Chapter Ten moves into Working with Brass. Now, modellers in 1/350, 1/600 and 1/700 will be saying "I know how to use photo-etch" but remember the scales this book is primarily aimed at - this is working with brass rod and sheet, and will help develop soldering skills.
Chapter Eleven moves over to Fittings - covered here are building the small but essential parts out of styrene, brass, wood or resin.
Chapter Twelve starts us on the last lap - Finishing your ship. Do you have a gleaming vessel, or is she weathered? What colours should be used? Camouflage? How about the underhull? All of which leads us to . .
Chapter Thirteen and Painting. Both airbrushing skills and brush skills are in this chapter, and is one of the more important ones - after all, a well-painted ship can be forgiven a lot of faults. Lastly, Chapter Fourteen covers the Finishing Touches - the flags for the ship.
Part Three - The Models
Chapter Fifteen looks at the Type 22 frigate - more specifically, HMS Campbeltown, a Batch III vessel. Her history is examined, as is her appearance (did you know her badge is a lemon tree?). Available plans are looked at, as are available hulls, before various building notes are covered.

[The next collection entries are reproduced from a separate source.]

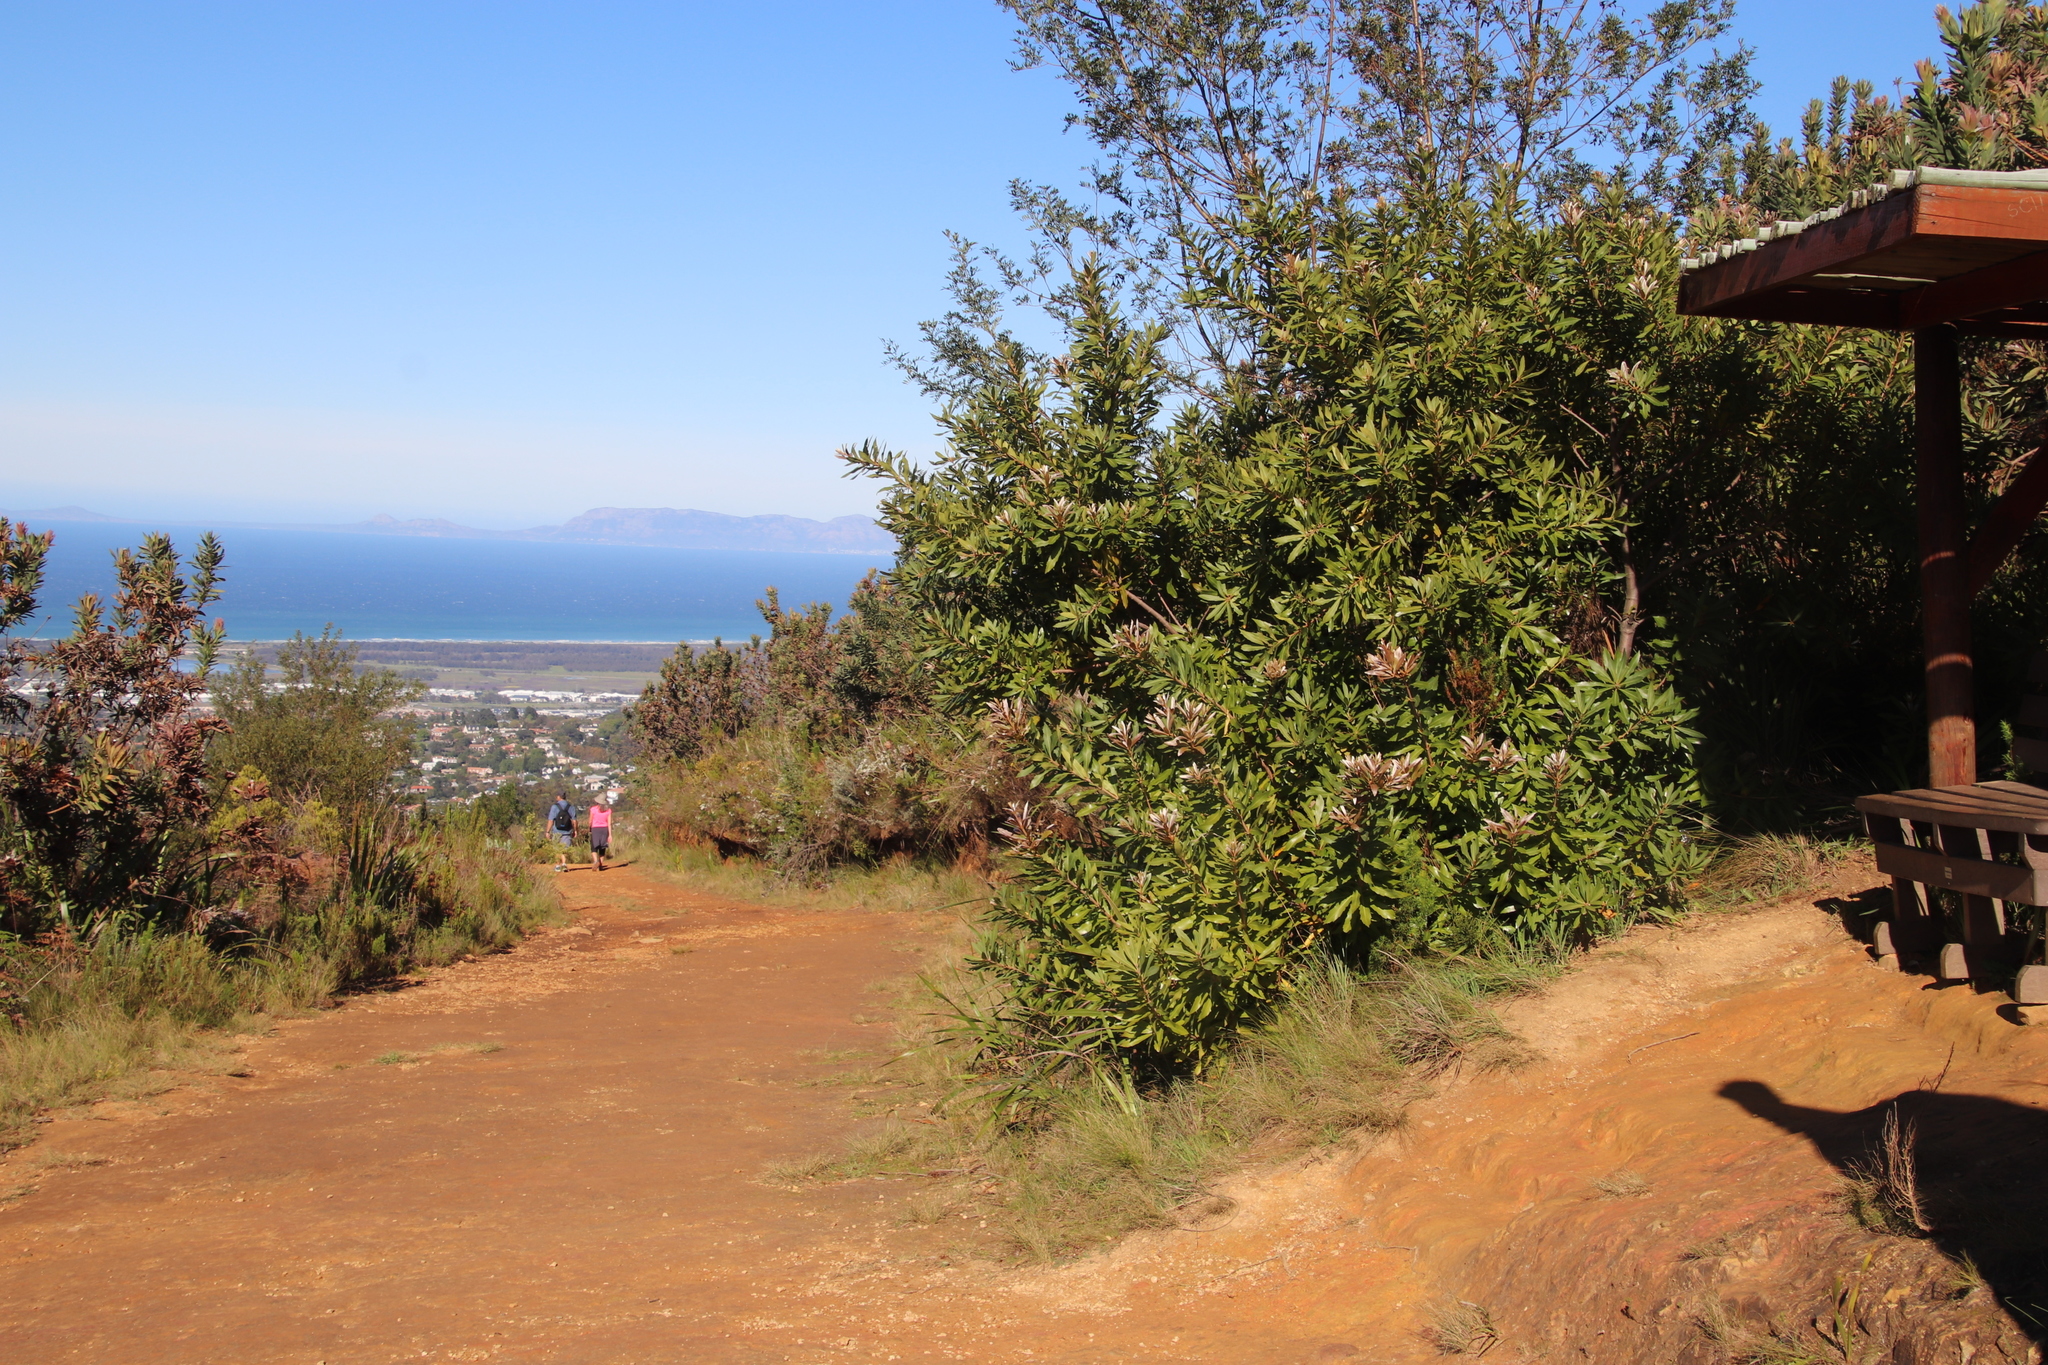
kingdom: Plantae
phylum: Tracheophyta
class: Magnoliopsida
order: Proteales
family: Proteaceae
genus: Brabejum
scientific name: Brabejum stellatifolium
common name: Wild almond
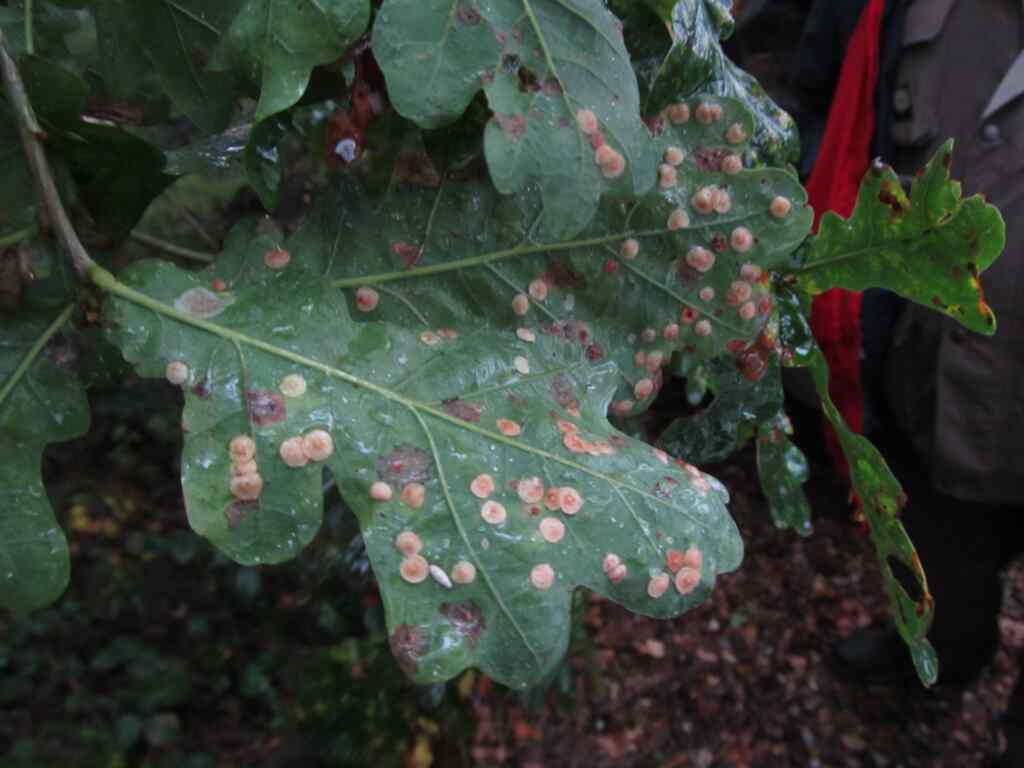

Chapter Sixteen is the same for the Type 23 frigate, specifically HMS Marlborough
The book is very well written, and covers a lot of topics. Not everything is covered in as much depth as I would have liked to see, but even these areas give enough to start you off and point out pitfalls. Almost every page has a photograph of a ship or model, or a close-up of a particular feature mentioned in the text. Indeed, for a book of about 120 pages, I estimate there are over 130 photographs or diagrams!
For a builder of ships this size, it is a good reference book. For someone new to this scale, it is invaluable. For those building in smaller scales, it's use does decrease, but I would still recommend it both for the techniques that can be transferred across, and for the skills that these modellers would not ordinarily think of using. For myself, this was money well spent.